« Ce qui me plait dans mon métier, c’est la liberté »

Difficile d’accéder à Radio France. Mais lorsque l’on y met un pied, la sécurité de l’emploi est garantie. On a rencontré Patrick Genthon, grand reporter en Alsace qui travaille depuis 35 ans pour la Maison de la radio. Un journaliste heureux.

Patrick Genthon, grand reporter en Alsace – Crédits : Capucine Japhet

 

Vous êtes « reporter en résidence ». Qu’est-ce que ça signifie ?

Cela veut dire que j’ai une voiture, un territoire, un bureau et que je fais du reportage toute la journée. Je suis tout seul dans mon bureau de Mulhouse et j’ai un collègue à Colmar. On couvre un département à deux journalistes et ça nous convient bien. En plus, je suis titulaire salarié et je gagne bien ma vie, car j’ai 35 ans d’ancienneté.

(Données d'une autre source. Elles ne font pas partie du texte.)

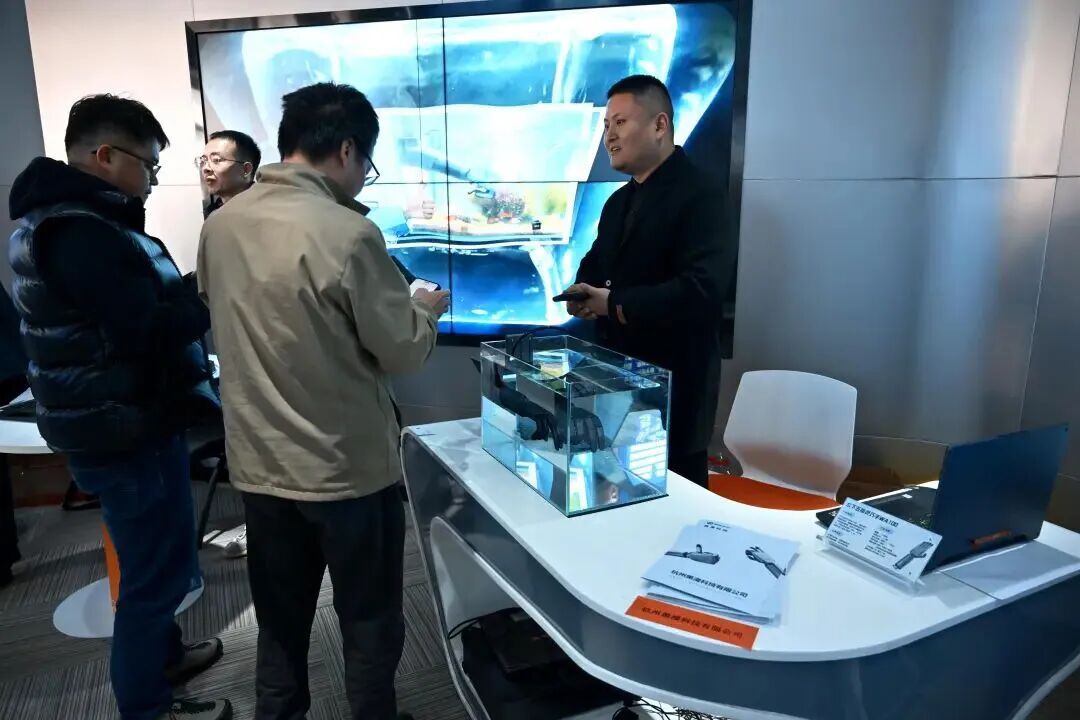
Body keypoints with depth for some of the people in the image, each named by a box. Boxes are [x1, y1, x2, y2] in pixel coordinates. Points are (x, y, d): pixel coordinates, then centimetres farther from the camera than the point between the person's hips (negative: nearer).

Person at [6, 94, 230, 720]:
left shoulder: (57, 220, 12)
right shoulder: (82, 233, -23)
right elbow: (150, 334, -27)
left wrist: (185, 292, 0)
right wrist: (209, 299, -13)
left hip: (120, 422, 11)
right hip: (127, 430, -11)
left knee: (156, 559, 25)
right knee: (156, 568, 5)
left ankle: (162, 653, 44)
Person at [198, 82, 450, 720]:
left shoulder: (219, 225, 0)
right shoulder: (348, 233, -20)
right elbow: (404, 352, -14)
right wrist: (426, 309, 7)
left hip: (259, 465, 6)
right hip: (348, 467, -6)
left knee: (280, 626, 21)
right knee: (370, 623, 16)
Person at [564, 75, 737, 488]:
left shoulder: (698, 196, -14)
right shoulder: (619, 200, 15)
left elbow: (701, 291, -26)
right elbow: (595, 265, 17)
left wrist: (613, 304, -20)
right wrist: (583, 295, -8)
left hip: (672, 384, -8)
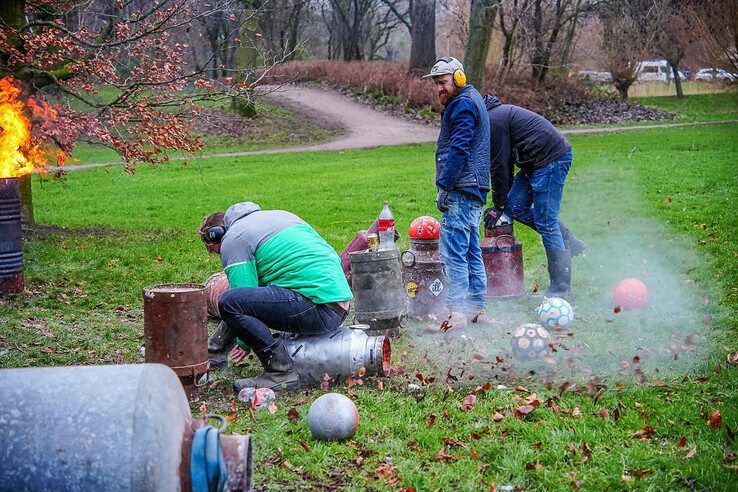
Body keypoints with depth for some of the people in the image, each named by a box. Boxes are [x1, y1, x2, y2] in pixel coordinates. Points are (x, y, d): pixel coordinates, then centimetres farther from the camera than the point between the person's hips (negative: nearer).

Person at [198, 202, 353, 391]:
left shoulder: (233, 240, 2)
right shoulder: (279, 214, 27)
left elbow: (242, 297, -3)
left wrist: (243, 344, 13)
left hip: (319, 308, -10)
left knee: (229, 302, -15)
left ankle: (281, 372, -12)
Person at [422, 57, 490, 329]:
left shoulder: (463, 105, -12)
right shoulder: (472, 99, 21)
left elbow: (458, 150, -19)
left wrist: (445, 186, -18)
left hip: (461, 191, -11)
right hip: (474, 191, 11)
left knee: (453, 251, -10)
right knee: (471, 250, 14)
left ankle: (458, 311, -10)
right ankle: (477, 307, 19)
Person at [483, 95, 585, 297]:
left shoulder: (493, 121, -15)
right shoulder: (497, 113, 17)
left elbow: (499, 166, -11)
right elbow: (503, 163, 21)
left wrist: (499, 206, -2)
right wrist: (505, 202, 21)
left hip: (551, 160, -10)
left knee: (545, 221, -6)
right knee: (515, 208, 9)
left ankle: (561, 286, 1)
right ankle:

Quel est l’avantage à travailler seul ? 

Ce qui me plait dans mon métier, c’est la liberté. J’ai un magnétophone, donc je n’ai pas la contrainte d’avoir un monteur ou un caméraman, comme en télé. Ça peut être un avantage de travailler en équipe mais tout seul, je choisis mieux mes angles, mes sujets et je fais mon montage moi-même. On est son propre maître, en fait. La seule chose que je ne maitrise pas, c’est la diffusion, c’est le choix du présentateur, c’est normal.

C’est comment de décrypter l’actualité en région ?

Autrefois, les gens voulaient tous aller à Paris. Aujourd’hui, il y a beaucoup de Parisiens qui préfèrent plutôt aller en région. J’ai la chance d’avoir un territoire riche en actualité :  je suis à 15 kilomètres de Bâle (Suisse), qu’on appelle « ville-monde », l’Allemagne n’est pas loin non plus, il y a aussi la centrale nucléaire de Fessenheim qui est au cœur de l’actualité. Et puis les Alsaciens veulent trouver un statut particulier pour la région Grand-Est.

Est-ce qu’on embauche aujourd’hui à Radio France ? 

On y a plus embauché à Paris ces derniers temps qu’en province. Pourquoi ? Parce qu’à France Info, on a eu besoin de journalistes pour faire les titres, les rappels des news, etc. Avec 800 journalistes, Radio France est le plus gros employeur en radio, très loin devant Europe 1 ou RTL. Actuellement, il y a des gens qui partent à la retraite. Moi j’ai 60 ans, c’est bientôt mon tour. Après, est-ce qu’on va garder autant de journalistes à Radio France, je ne sais pas. Mais pour l’instant il n’y a pas de suppression d’effectifs.